O documento também questiona ponto por ponto as alegações da Associação dos Agricultores Irlandês. Utiliza uma cifra dos próprios irlandeses, de que 331.436 toneladas de carne foram importadas do Brasil. Isso representa 2,5 milhões de bois abatidos. Ocorre que o rebanho brasileiro é de 200 milhões de cabeças, dos quais 16,5 milhões estão registrados no Sisbov, o sistema de rastreabilidade. Significa que grande parte do gado brasileiro não pode ser exportada para a UE. Portanto, não está sujeito a exigências de Bruxelas.

Também nota que as exportações de carne bovina do Brasil freqüentemente passam por São Paulo por razões fiscais, o que explica por que esse Estado exporta mesmo entrando na lista de proibidos.

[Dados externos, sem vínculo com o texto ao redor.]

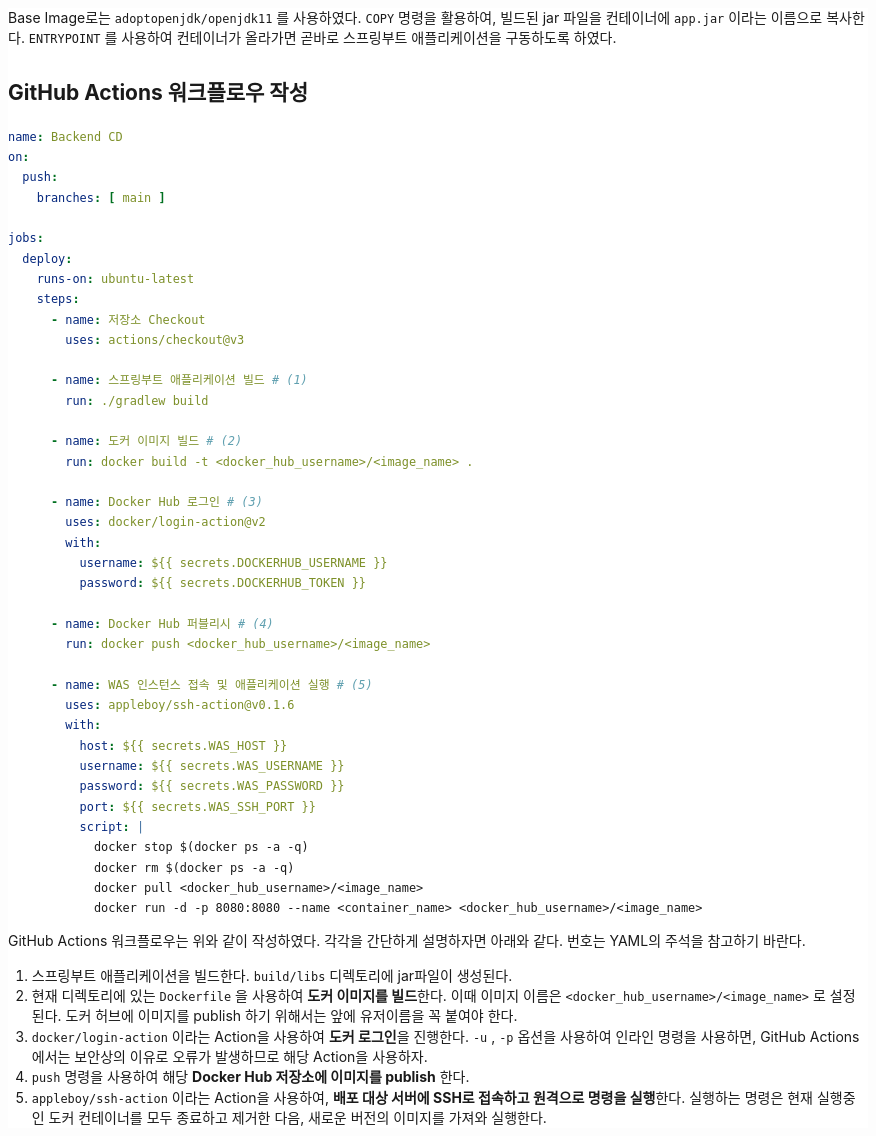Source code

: Base Image로는 `adoptopenjdk/openjdk11` 를 사용하였다. `COPY` 명령을 활용하여, 빌드된 jar 파일을 컨테이너에 `app.jar` 이라는 이름으로 복사한다. `ENTRYPOINT` 를 사용하여 컨테이너가 올라가면 곧바로 스프링부트 애플리케이션을 구동하도록 하였다.

## GitHub Actions 워크플로우 작성

```yaml
name: Backend CD
on:
  push:
    branches: [ main ]

jobs:
  deploy:
    runs-on: ubuntu-latest
    steps:
      - name: 저장소 Checkout
        uses: actions/checkout@v3

      - name: 스프링부트 애플리케이션 빌드 # (1)
        run: ./gradlew build

      - name: 도커 이미지 빌드 # (2)
        run: docker build -t <docker_hub_username>/<image_name> .

      - name: Docker Hub 로그인 # (3)
        uses: docker/login-action@v2
        with:
          username: ${{ secrets.DOCKERHUB_USERNAME }}
          password: ${{ secrets.DOCKERHUB_TOKEN }}

      - name: Docker Hub 퍼블리시 # (4)
        run: docker push <docker_hub_username>/<image_name>

      - name: WAS 인스턴스 접속 및 애플리케이션 실행 # (5)
        uses: appleboy/ssh-action@v0.1.6
        with:
          host: ${{ secrets.WAS_HOST }}
          username: ${{ secrets.WAS_USERNAME }}
          password: ${{ secrets.WAS_PASSWORD }}
          port: ${{ secrets.WAS_SSH_PORT }}
          script: |
            docker stop $(docker ps -a -q) 
            docker rm $(docker ps -a -q) 
            docker pull <docker_hub_username>/<image_name>
            docker run -d -p 8080:8080 --name <container_name> <docker_hub_username>/<image_name>
```

GitHub Actions 워크플로우는 위와 같이 작성하였다. 각각을 간단하게 설명하자면 아래와 같다. 번호는 YAML의 주석을 참고하기 바란다.

1. 스프링부트 애플리케이션을 빌드한다. `build/libs` 디렉토리에 jar파일이 생성된다.
2. 현재 디렉토리에 있는 `Dockerfile` 을 사용하여 **도커 이미지를 빌드**한다. 이때 이미지 이름은 `<docker_hub_username>/<image_name>` 로 설정된다. 도커 허브에 이미지를 publish 하기 위해서는 앞에 유저이름을 꼭 붙여야 한다.
3. `docker/login-action` 이라는 Action을 사용하여 **도커 로그인**을 진행한다. `-u` , `-p` 옵션을 사용하여 인라인 명령을 사용하면, GitHub Actions에서는 보안상의 이유로 오류가 발생하므로 해당 Action을 사용하자.
4. `push` 명령을 사용하여 해당 **Docker Hub 저장소에 이미지를 publish** 한다. 
5. `appleboy/ssh-action` 이라는 Action을 사용하여, **배포 대상 서버에 SSH로 접속하고 원격으로 명령을 실행**한다. 실행하는 명령은 현재 실행중인 도커 컨테이너를 모두 종료하고 제거한 다음, 새로운 버전의 이미지를 가져와 실행한다.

O comissário contestou que a União Européia tenha de exigir do Brasil sistema equivalente na identificação, registro ou rastreabilidade dos animais. Pelo contrário, disse ele. É exatamente porque o sistema brasileiro não é equivalente ao europeu que a UE exige que o país controle parte do sistema de produção, com condições adicionais para os animais cuja carne é exportada para o mercado comunitário.

No capítulo sobre controle nas fronteiras e biossegurança, Kyprianou desmontou igualmente todas as acusações irlandeses. Disse que a União Européia não encontrou nenhuma "evidência objetiva" de que febre aftosa é um grande problema ou esteja fora de controle na fronteira entre Brasil, Bolívia e Paraguai, e nem mesmo que tenha ocorrido foco em Santa Cruz, na Bolívia. Ele afirmou que, mesmo se o contrabando ocorrer nas fronteiras, a política européia é "robusta o suficiente para tratar dessa situação e manter nosso controle apropriado de proteção".

Quanto ao suposto controle inadequado da febre aftosa - alegação que os irlandeses dizem se apoiar em avaliação de um especialista no assunto, professor brasileiro Augusto Pinto, o comissário deu uma resposta igualmente direta. Segundo ele, a UE só está preocupada com os controles exercidos no Brasil sobre os animais e suas carne destinadas à exportação para o mercado europeu.